## Permintaan Tugas a
Sebutkan semua pihak yang memegang pengelolaan bandar udara saat ini (2019) menurut teks tentang sejarah nama bandar udara di bawah.

## Dokumen

────────────────────

Page 262 - Sejarah Tokoh Nama Bandar Udara (PREVIEW)
P. 262
251 SEJARAH TOKOH NAMA BANDAR UDARASEJARAH TOKOH NAMA BANDAR UDARA
PENUTUP
Pada 1998 terjadi perubahan drastis di Indonesia. Lengsesrnya Presiden Suharto
setelah 32 tahun berkuasa berdampak pada perubahan dalam segi kehidupan berbangsa.
Salah satu dampak tersebut adalah dikeluarkannya Undang Undang Otonomi Daerah, yang
menyebabkan terjadinya pemekaran sejumlah daerah di wilayah Indonesia. Perubahan
jumlah provinsi di Indonesia. Hingga tahun 2004, terjadi pemekaran jumlah provinsi di
Indonesia, yang semula berjumlah 27 berubah menjadi 34 Provinsi.
Pemekaran tersebut juga berdampak pada pembangunan infrastuktur, antara lain,
pembangunan bandar udara sebagai salah satu sarana transportasi di ibu kota provinsi
baru tersebut. Dalam perkembangannya, pengelolaan bandar udara juga silih berganti
mengalami perubahan, ada yang awalnya dikelola oleh pemerintah kolonial Belanda,
pemerintah bala tentara Jepang, pemerintah daerah, Direktorat Jenderal Perhubungan
Udara, dan dari instansi Angkatan Laut. Saat ini (2019), pengelolaan bandar udara dipegang
oleh Kementerian Perhubungan, Angkasa Pura I, Angkasa Pura II, Otorita (Batam), dan
Biro Penerbangan Angkatan Laut dan atau TNI AU
Perubahan lain yang terjadi adalah adanya perubahan nama beberapa bandar udara
seperti yang terangkum dalam buku ini, yaitu dari nama tempat menjadi nama pahlawan atau
tokoh. Di Banda Aceh, misalnya, pada zaman Jepang, bandar udaranya bernama Blang
Bintang, kemudian setelah kemerdekaan menjadi Bandar Udara Sultan Iskandar Muda.
Sebelum dikelola oleh pihak Angkasa Pura II, bandar dara ini dikelola oleh pemerintah bala
tentara Jepang. Demikian pula bandar udara di Palembang, yang dibangun pada masa Hindia
Belanda, berubah namanya dari Talang Betutu menjadi Sultan Mahmud Badaruddin II dan
pengelolaannya diserahkan kepada pihak Angkasa Pura II. Sementara itu, Bandar Udara
Pangkal Pinang yang dibangun oleh pemerintah bala tentara Jepang, setelah kemedekaan
dikelola oleh Angkasa Pura II dan mengalami perubahan nama menjadi Bandar Udara
Depati Amir.

────────────────────

## Cuplikan Data
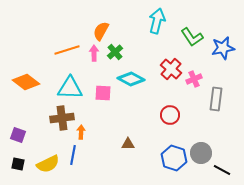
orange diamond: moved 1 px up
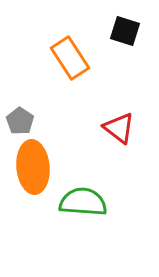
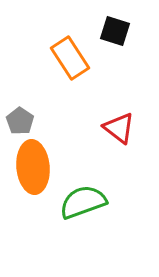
black square: moved 10 px left
green semicircle: rotated 24 degrees counterclockwise
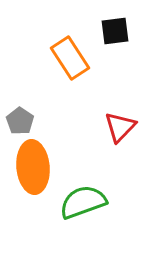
black square: rotated 24 degrees counterclockwise
red triangle: moved 1 px right, 1 px up; rotated 36 degrees clockwise
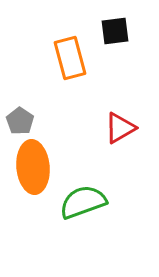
orange rectangle: rotated 18 degrees clockwise
red triangle: moved 1 px down; rotated 16 degrees clockwise
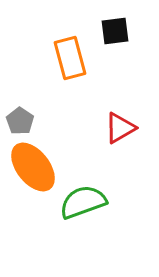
orange ellipse: rotated 33 degrees counterclockwise
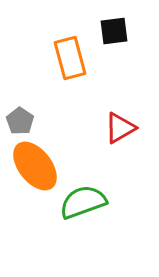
black square: moved 1 px left
orange ellipse: moved 2 px right, 1 px up
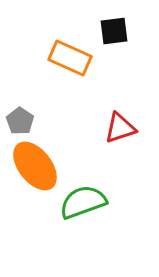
orange rectangle: rotated 51 degrees counterclockwise
red triangle: rotated 12 degrees clockwise
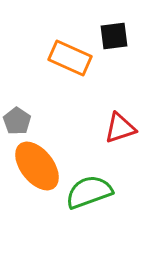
black square: moved 5 px down
gray pentagon: moved 3 px left
orange ellipse: moved 2 px right
green semicircle: moved 6 px right, 10 px up
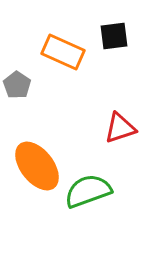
orange rectangle: moved 7 px left, 6 px up
gray pentagon: moved 36 px up
green semicircle: moved 1 px left, 1 px up
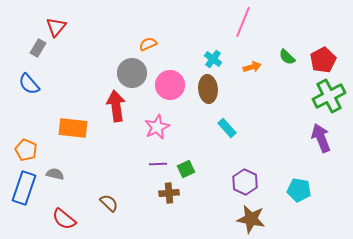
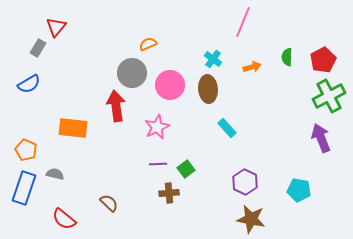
green semicircle: rotated 48 degrees clockwise
blue semicircle: rotated 80 degrees counterclockwise
green square: rotated 12 degrees counterclockwise
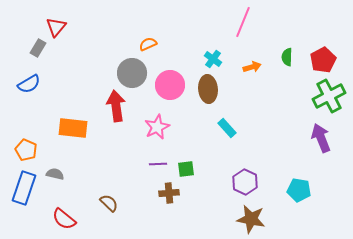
green square: rotated 30 degrees clockwise
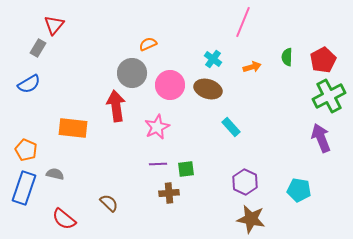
red triangle: moved 2 px left, 2 px up
brown ellipse: rotated 68 degrees counterclockwise
cyan rectangle: moved 4 px right, 1 px up
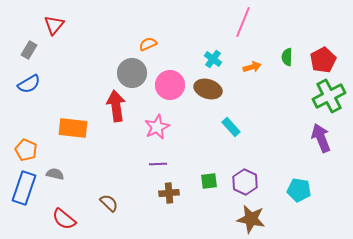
gray rectangle: moved 9 px left, 2 px down
green square: moved 23 px right, 12 px down
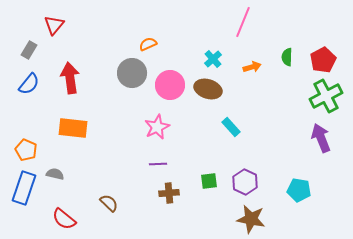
cyan cross: rotated 12 degrees clockwise
blue semicircle: rotated 20 degrees counterclockwise
green cross: moved 3 px left
red arrow: moved 46 px left, 28 px up
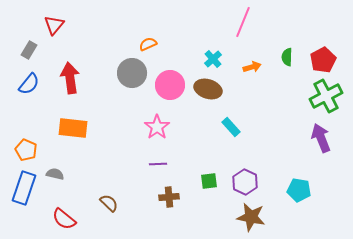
pink star: rotated 10 degrees counterclockwise
brown cross: moved 4 px down
brown star: moved 2 px up
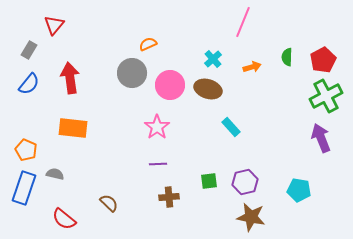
purple hexagon: rotated 20 degrees clockwise
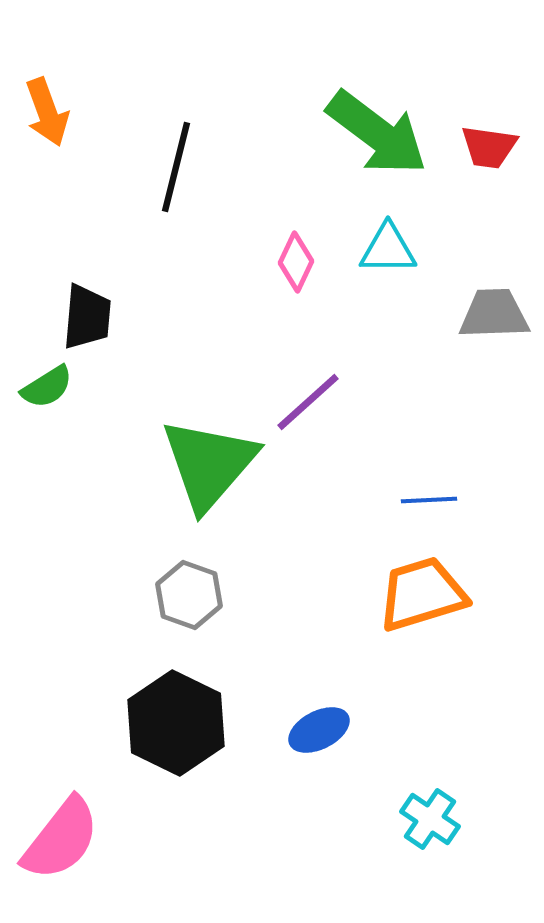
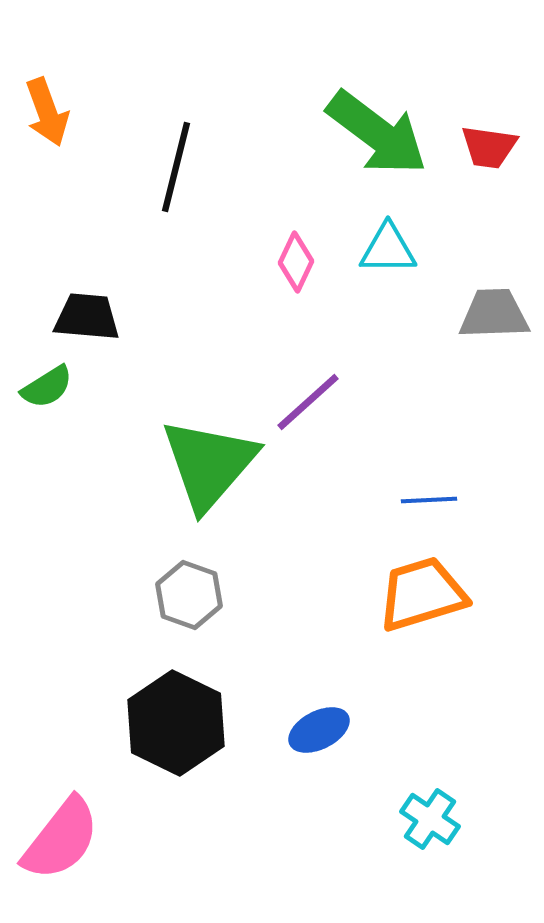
black trapezoid: rotated 90 degrees counterclockwise
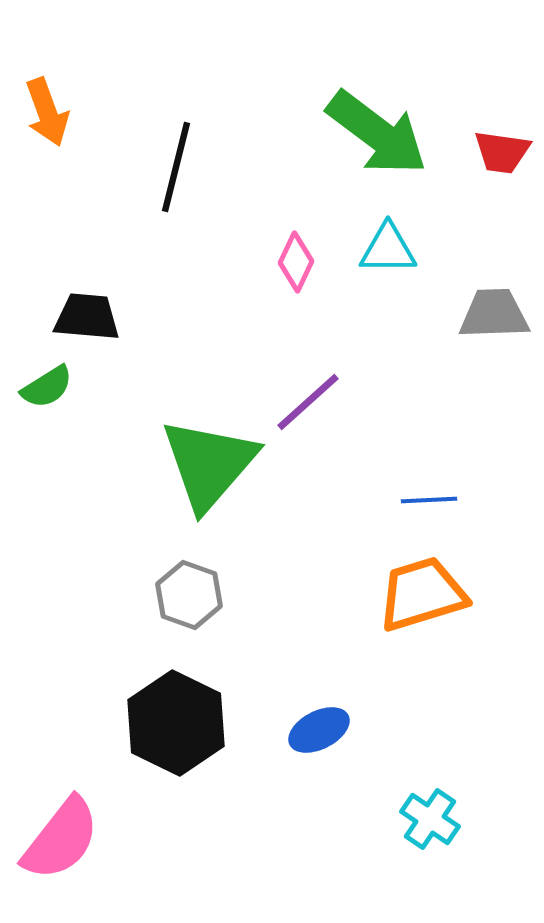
red trapezoid: moved 13 px right, 5 px down
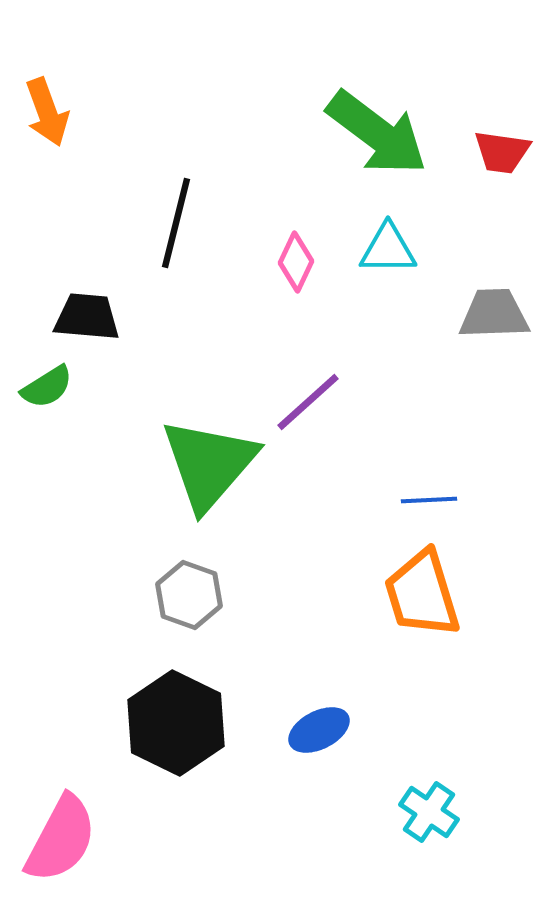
black line: moved 56 px down
orange trapezoid: rotated 90 degrees counterclockwise
cyan cross: moved 1 px left, 7 px up
pink semicircle: rotated 10 degrees counterclockwise
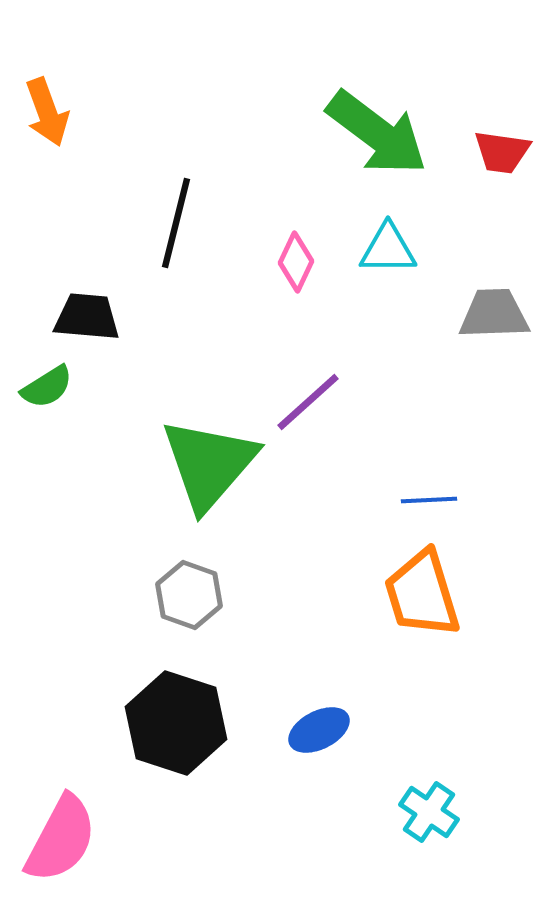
black hexagon: rotated 8 degrees counterclockwise
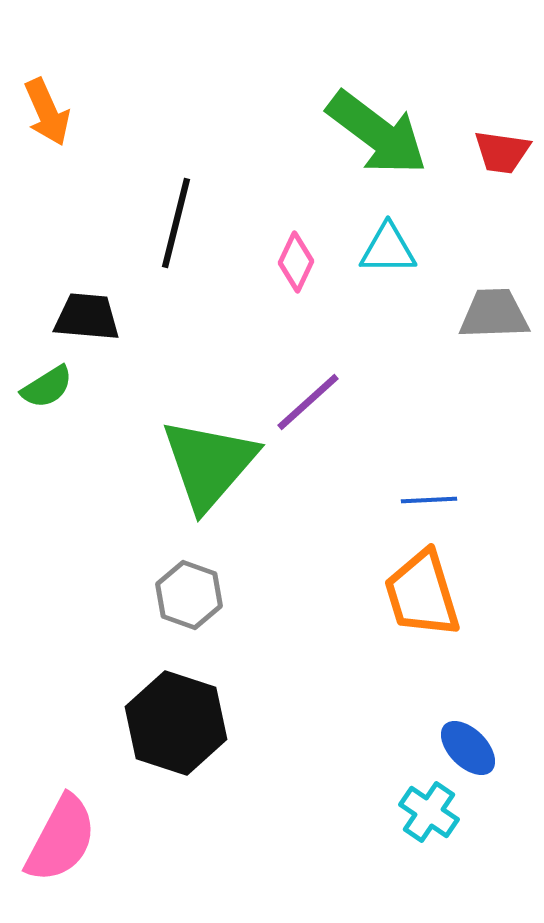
orange arrow: rotated 4 degrees counterclockwise
blue ellipse: moved 149 px right, 18 px down; rotated 72 degrees clockwise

────────────────────

## Permintaan Tugas b
Tuangkan baris-baris daftar di atas, dari awal daftar hingga baris yang memuat "red triangle: moved 1 px down;", ke dalam daftar bernomor tanpa baris kosong. Kedua batas ikut disertakan, sedangkan gambar tidak dimasukkan.

## Jawaban Akhir a
- Kementerian Perhubungan
- Angkasa Pura I
- Angkasa Pura II
- Otorita (Batam)
- Biro Penerbangan Angkatan Laut dan atau TNI AU

## Jawaban Akhir b
1. orange diamond: moved 1 px up
2. black square: moved 10 px left
3. green semicircle: rotated 24 degrees counterclockwise
4. black square: rotated 24 degrees counterclockwise
5. red triangle: moved 1 px right, 1 px up; rotated 36 degrees clockwise
6. orange rectangle: rotated 18 degrees clockwise
7. red triangle: moved 1 px down; rotated 16 degrees clockwise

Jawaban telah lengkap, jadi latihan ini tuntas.